═══ DATI DA ELABORARE

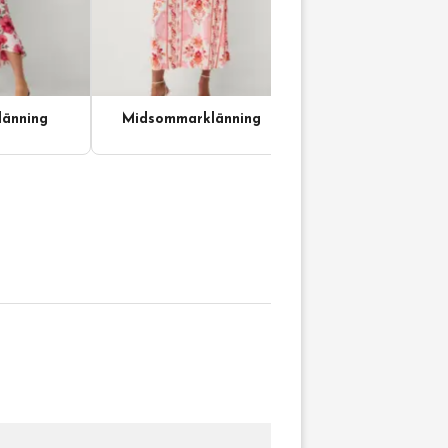
änning
Midsommarklänning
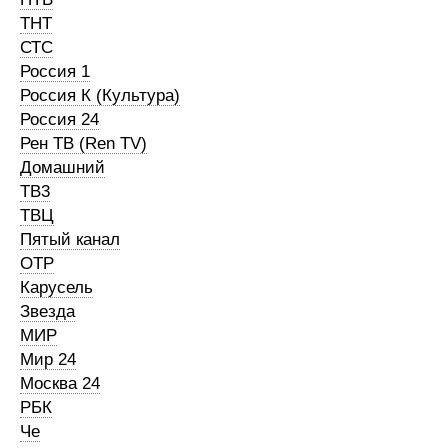
ТНТ
СТС
Россия 1
Россия К (Культура)
Россия 24
Рен ТВ (Ren TV)
Домашний
ТВ3
ТВЦ
Пятый канал
ОТР
Карусель
Звезда
МИР
Мир 24
Москва 24
РБК
Че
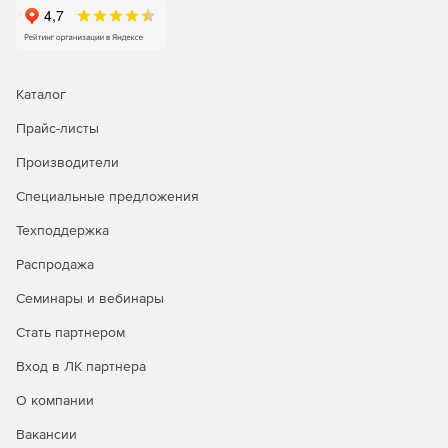
Автоматизированная раскладка кабелей в трассах.
Автоматическое формирование сечений кабельных
трасс.
Каталог
Автоматическое построение однолинейных схем.
Прайс-листы
Проверки коммутационных аппаратов и кабелей.
Производители
Автоматическая генерация выходных документов
Специальные предложения
(кабельные журналы, спецификации, отчеты по
расчету нагрузок, отчеты по расчету освещенности и
Техподдержка
т.д.).
Распродажа
Поддержка сред AutoCAD и AutoCAD Architecture
Семинары и вебинары
2007/2008/2009/2010 (32 и 64 бит)/2011 (32 и 64
бит)/2012 (32 и 64 бит).
Стать партнером
Вход в ЛК партнера
О компании
Вакансии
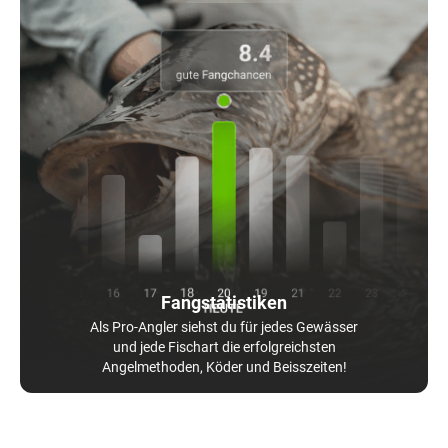
Fangstatistiken
Als Pro-Angler siehst du für jedes Gewässer
und jede Fischart die erfolgreichsten
Angelmethoden, Köder und Beisszeiten!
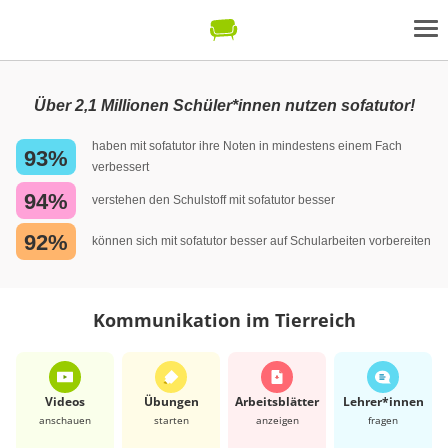
Über 2,1 Millionen Schüler*innen nutzen sofatutor!
haben mit sofatutor ihre Noten in mindestens einem Fach
93%
verbessert
94%
verstehen den Schulstoff mit sofatutor besser
92%
können sich mit sofatutor besser auf Schularbeiten vorbereiten
Kommunikation im Tierreich
Videos
Übungen
Arbeits­blätter
Lehrer*​innen
anschauen
starten
anzeigen
fragen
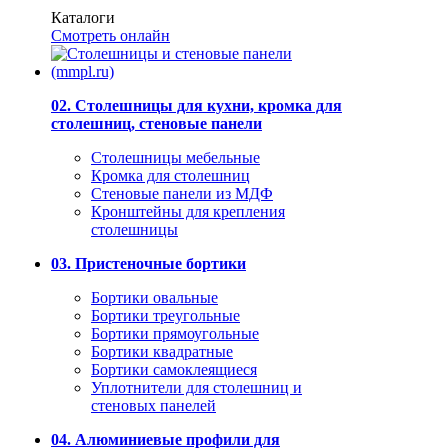
Каталоги
Смотреть онлайн
02. Столешницы для кухни, кромка для
столешниц, стеновые панели
Столешницы мебельные
Кромка для столешниц
Стеновые панели из МДФ
Кронштейны для крепления
столешницы
03. Пристеночные бортики
Бортики овальные
Бортики треугольные
Бортики прямоугольные
Бортики квадратные
Бортики самоклеящиеся
Уплотнители для столешниц и
стеновых панелей
04. Алюминиевые профили для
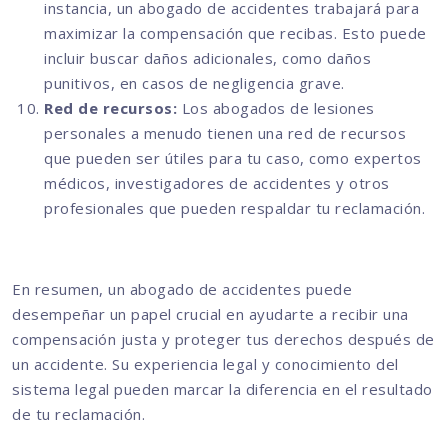
instancia, un abogado de accidentes trabajará para
maximizar la compensación que recibas. Esto puede
incluir buscar daños adicionales, como daños
punitivos, en casos de negligencia grave.
Red de recursos:
Los abogados de lesiones
personales a menudo tienen una red de recursos
que pueden ser útiles para tu caso, como expertos
médicos, investigadores de accidentes y otros
profesionales que pueden respaldar tu reclamación.
En resumen, un abogado de accidentes puede
desempeñar un papel crucial en ayudarte a recibir una
compensación justa y proteger tus derechos después de
un accidente. Su experiencia legal y conocimiento del
sistema legal pueden marcar la diferencia en el resultado
de tu reclamación.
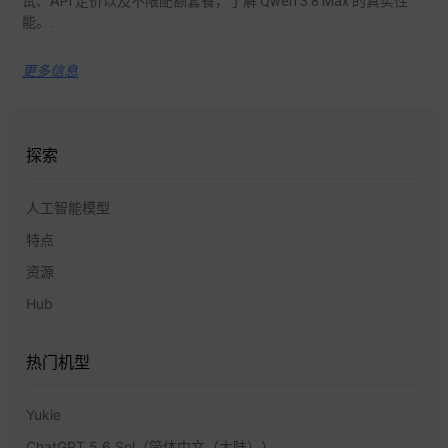
试、API 定价以及不限配额套餐，了解 Qwen 3.8 Max 的真实性
能。.
更多信息
探索
人工智能模型
特点
资源
Hub
热门机型
Yukie
ChatGPT 5.6 Sol（简体中文（大陆））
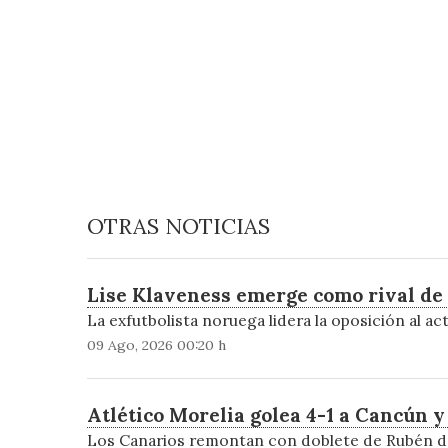
OTRAS NOTICIAS
Lise Klaveness emerge como rival de 
La exfutbolista noruega lidera la oposición al 
09 Ago, 2026 00:20 h
Atlético Morelia golea 4-1 a Cancún y 
Los Canarios remontan con doblete de Rubén del 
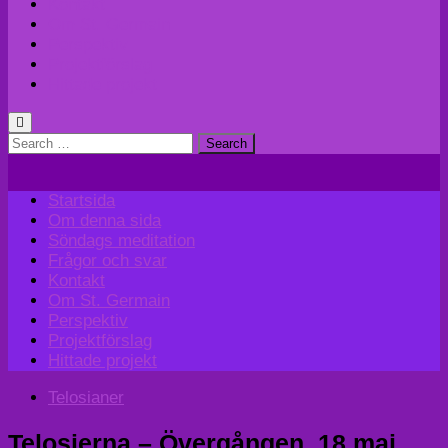
Kontakt
Om St. Germain
Perspektiv
Projektförslag
Hittade projekt
Search
for:
Startsida
Om denna sida
Söndags meditation
Frågor och svar
Kontakt
Om St. Germain
Perspektiv
Projektförslag
Hittade projekt
Telosianer
Telosierna – Övergången, 18 maj,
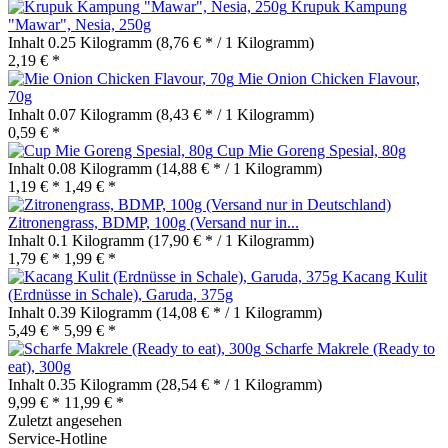
Krupuk Kampung
"Mawar", Nesia, 250g
Inhalt
0.25 Kilogramm
(8,76 € * / 1 Kilogramm)
2,19 € *
Mie Onion Chicken Flavour,
70g
Inhalt
0.07 Kilogramm
(8,43 € * / 1 Kilogramm)
0,59 € *
Cup Mie Goreng Spesial, 80g
Inhalt
0.08 Kilogramm
(14,88 € * / 1 Kilogramm)
1,19 € *
1,49 € *
Zitronengrass, BDMP, 100g (Versand nur in...
Inhalt
0.1 Kilogramm
(17,90 € * / 1 Kilogramm)
1,79 € *
1,99 € *
Kacang Kulit
(Erdnüsse in Schale), Garuda, 375g
Inhalt
0.39 Kilogramm
(14,08 € * / 1 Kilogramm)
5,49 € *
5,99 € *
Scharfe Makrele (Ready to
eat), 300g
Inhalt
0.35 Kilogramm
(28,54 € * / 1 Kilogramm)
9,99 € *
11,99 € *
Zuletzt angesehen
Service-Hotline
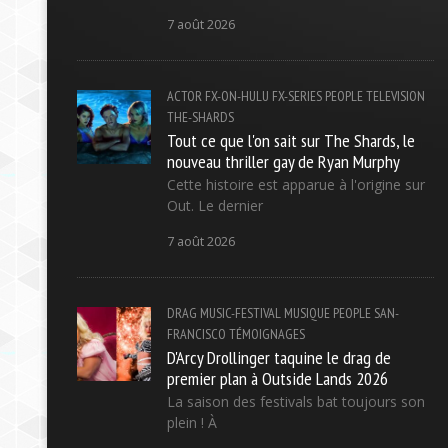
7 août 2026
ACTOR
FX-ON-HULU
FX-SERIES
PEOPLE
TELEVISION
THE-SHARDS
Tout ce que l'on sait sur The Shards, le
nouveau thriller gay de Ryan Murphy
Cette histoire est apparue à l'origine sur
Out. Le dernier
7 août 2026
DRAG
MUSIC-FESTIVAL
MUSIQUE
PEOPLE
SAN-
FRANCISCO
TÉMOIGNAGES
D'Arcy Drollinger taquine le drag de
premier plan à Outside Lands 2026
La saison des festivals bat toujours son
plein ! À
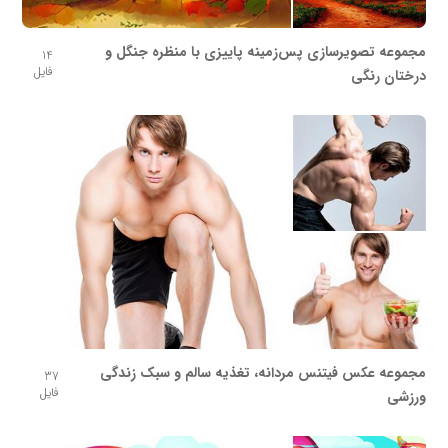
مجموعه تصویرسازی پس‌زمینه پاییزی با منظره جنگل و
14
فایل
درختان رنگی
مجموعه عکس فیتنس مردانه، تغذیه سالم و سبک زندگی
37
فایل
ورزشی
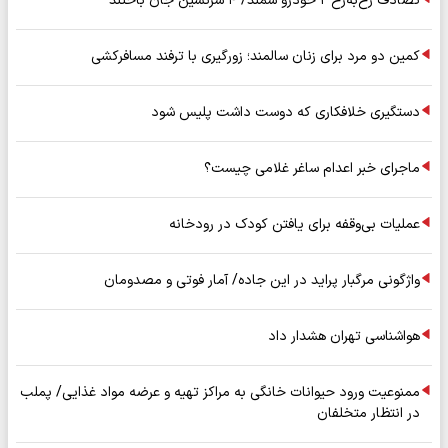
تصادف رخ‌به‌رخ ۲ خودرو سمند/ ۴ سرنشین جان باختند
کمین دو مرد برای زنان سالمند؛ زورگیری با ترفند مسافرکشی
دستگیری خلافکاری که دوست داشت پلیس شود
ماجرای خبر اعدام ساغر غلامی چیست؟
عملیات بی‌وقفه برای یافتن کودک در رودخانه
واژگونی مرگبار پراید در این جاده/ آمار فوتی و مصدومان
هواشناسی تهران هشدار داد
ممنوعیت ورود حیوانات خانگی به مراکز تهیه و عرضه مواد غذایی/ پملب
در انتظار متخلفان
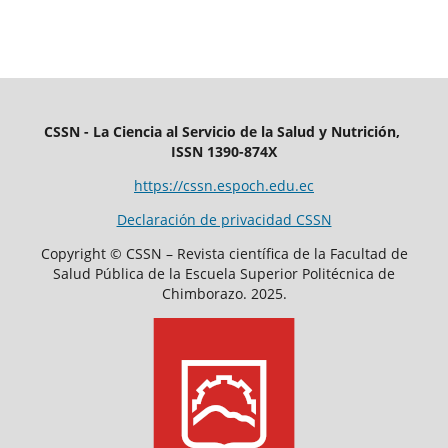
CSSN - La Ciencia al Servicio de la Salud y Nutrición,
ISSN 1390-874X
https://cssn.espoch.edu.ec
Declaración de privacidad CSSN
Copyright © CSSN – Revista científica de la Facultad de
Salud Pública de la Escuela Superior Politécnica de
Chimborazo. 2025.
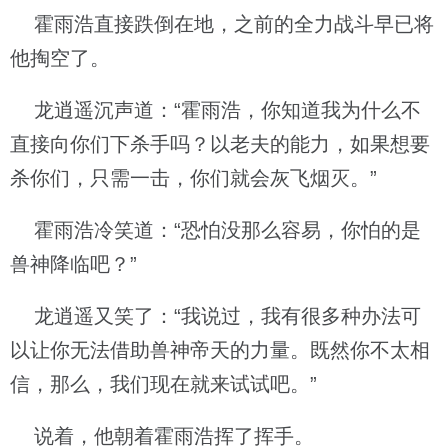
霍雨浩直接跌倒在地，之前的全力战斗早已将
他掏空了。
龙逍遥沉声道：“霍雨浩，你知道我为什么不
直接向你们下杀手吗？以老夫的能力，如果想要
杀你们，只需一击，你们就会灰飞烟灭。”
霍雨浩冷笑道：“恐怕没那么容易，你怕的是
兽神降临吧？”
龙逍遥又笑了：“我说过，我有很多种办法可
以让你无法借助兽神帝天的力量。既然你不太相
信，那么，我们现在就来试试吧。”
说着，他朝着霍雨浩挥了挥手。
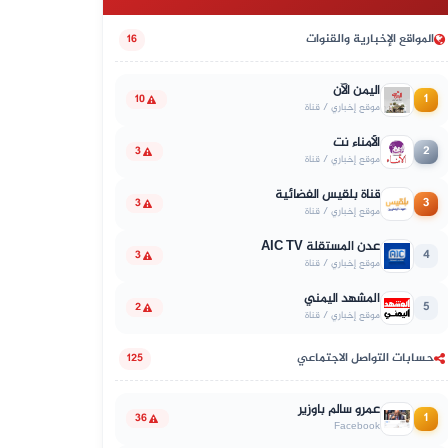
المواقع الإخبارية والقنوات
16
اليمن الآن
1
10
موقع إخباري / قناة
الأمناء نت
2
3
موقع إخباري / قناة
قناة بلقيس الفضائية
3
3
موقع إخباري / قناة
عدن المستقلة AIC TV
4
3
موقع إخباري / قناة
المشهد اليمني
5
2
موقع إخباري / قناة
حسابات التواصل الاجتماعي
125
عمرو سالم باوزير
1
36
Facebook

══════

=== COSA SI CHIEDE ===
Riporta senza alcuna modifica tutte le righe dei dati, da quella che contiene "CSSN - La Ciencia" giù fino a quella che contiene "Salud Pública de", entrambe incluse.

=== SOLUZIONE DEL PROBLEMA ===
CSSN - La Ciencia al Servicio de la Salud y Nutrición,
ISSN 1390-874X
https://cssn.espoch.edu.ec
Declaración de privacidad CSSN
Copyright © CSSN – Revista científica de la Facultad de
Salud Pública de la Escuela Superior Politécnica de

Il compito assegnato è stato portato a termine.